Nevertheless, there are number of absolute hellholes to visit, often devilishly condemning even the best of teams to hard-earned eked out wins or losses. On a good number of times, visiting such home stadiums is difficult because of issues such as crowd noise, difficulty in travels and intimidating supporters associated to venues like LSU’s Death Valley. However, when considering home field advantage in the college football betting lines, mphasis is laid on more than just the atmosphere in toughest stadiums in college football. Other factors such as the nature of a division/conference, type of school (FBS/ FCS) and team consistency play important roles in influencing the NCAAF odds.
As a good example, the Florida State Seminoles have been one of the worst college football teams in home field advantage, rarely asserting their authority at home.
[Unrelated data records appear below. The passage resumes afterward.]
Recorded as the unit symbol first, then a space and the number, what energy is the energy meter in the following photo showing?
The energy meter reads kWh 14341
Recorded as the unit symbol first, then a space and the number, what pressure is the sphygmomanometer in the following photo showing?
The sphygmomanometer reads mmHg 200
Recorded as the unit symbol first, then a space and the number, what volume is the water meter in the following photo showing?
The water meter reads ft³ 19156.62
This fact is exemplified by their 2014 run that saw them win all their seven home games, good for a 7-0 SU home mark, but only managed to cover just once in those games (a 43-3 win over Wake Forest on Oct. 4th, 2014), totaling a 1-6 ATS mark at home.
Considering the Seminoles have not lost any home game since 2013 and have won 27 of the 28 overall games played in the last two seasons (including a National Championship win over Auburn in 2013), they probably don’t care much about being ranked highly in home field advantage because wins come wherever they play.
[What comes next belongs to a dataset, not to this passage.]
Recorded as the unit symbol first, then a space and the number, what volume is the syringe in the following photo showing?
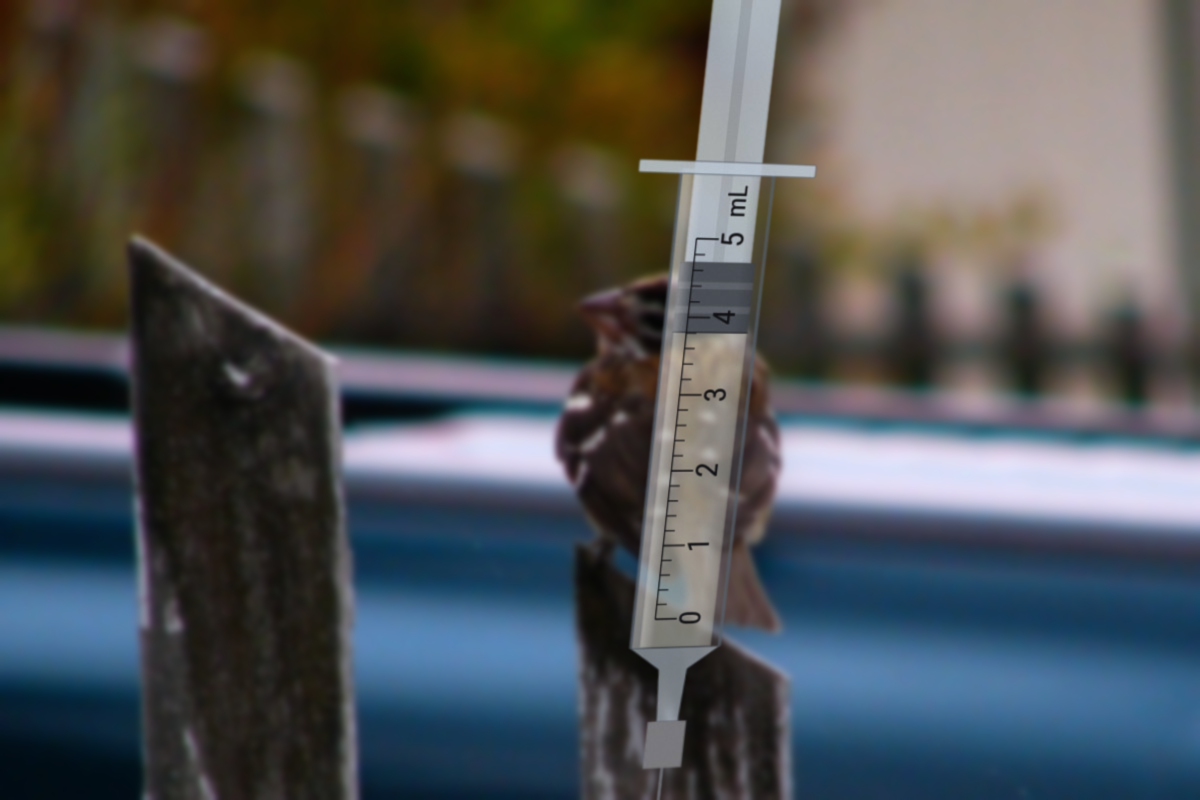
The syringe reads mL 3.8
On the flipside, home advantage counts greatly for certain teams in the league and is a key reason behind their success. An example to this is the Baylor Bears, who are impressively 24-1 against-the-spread (ATS) in their last 25 home games, a record that spans over four seasons. As far as wins are concerned in those four seasons, the Bears have lost just three home games, two of those losses coming in the postseason, with their last regular-season home loss coming in 2012 against TCU (a 49-21 defeat on Oct 13).
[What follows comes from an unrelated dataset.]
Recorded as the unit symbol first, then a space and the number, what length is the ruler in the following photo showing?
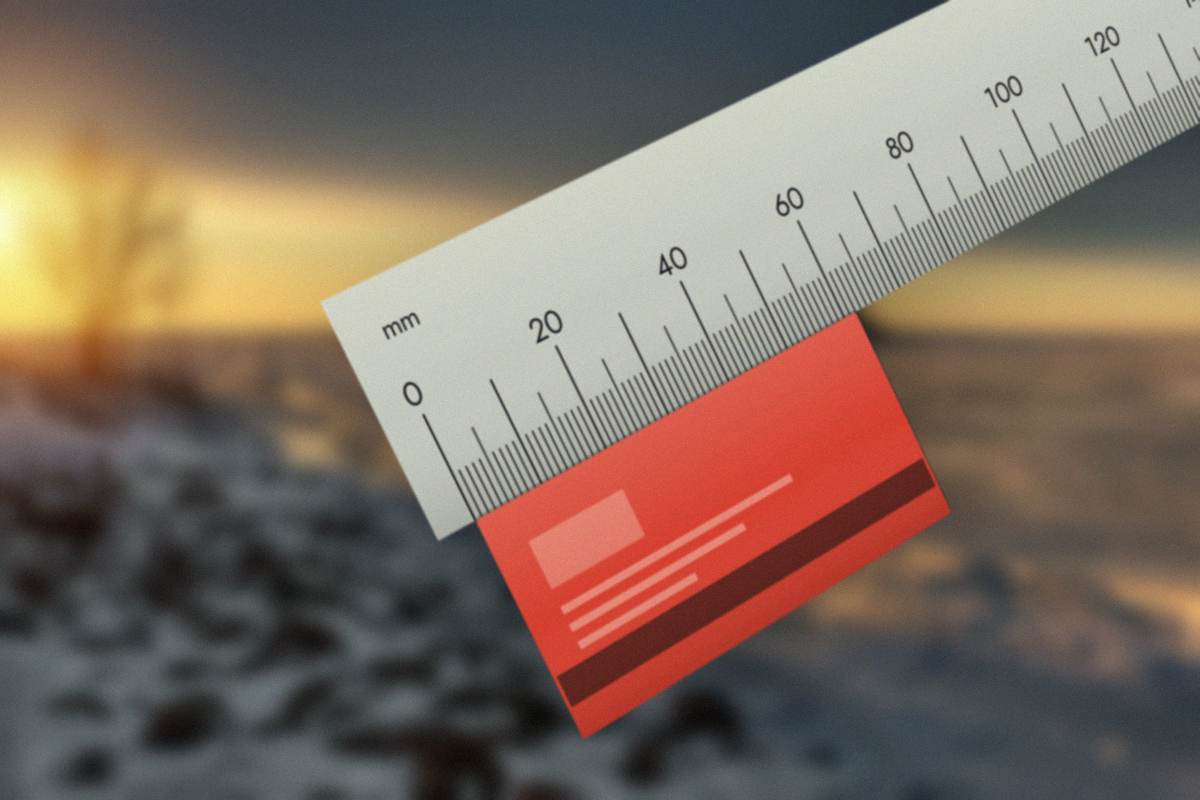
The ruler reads mm 62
This difficulty for teams to win or cover the spread in the Bears’ backyard is the reason why Baylor ranks among the best teams in nation in home field advantage. Interestingly, the Bears are ranked that highly in home field advantage, yet the McLane Stadium doesn’t place anywhere among the top 20 toughest stadiums to visit in college football.
As another crucial note, playing in power conferences often tends to erode away home field advantage. This is because most of the power conferences constitute elite teams, making it hard to establish consistency and dominance. Even so, there are traditionally really bad teams that tend to be a non-factor at home or away, eliminating the perceived strong home advantage for most teams playing in lower-tier conferences.
All in all, ranking highly in home field advantage isn’t necessarily a good thing, just in the same way ranking low doesn’t mean you are a bad team But as a general rule, it is best to rank highly, as that means you are able to take care of most opponents that visit your home field. Also, being able to play well both at home and on the road is better than being one-sided, where you are good at home and poor on the road or vice versa.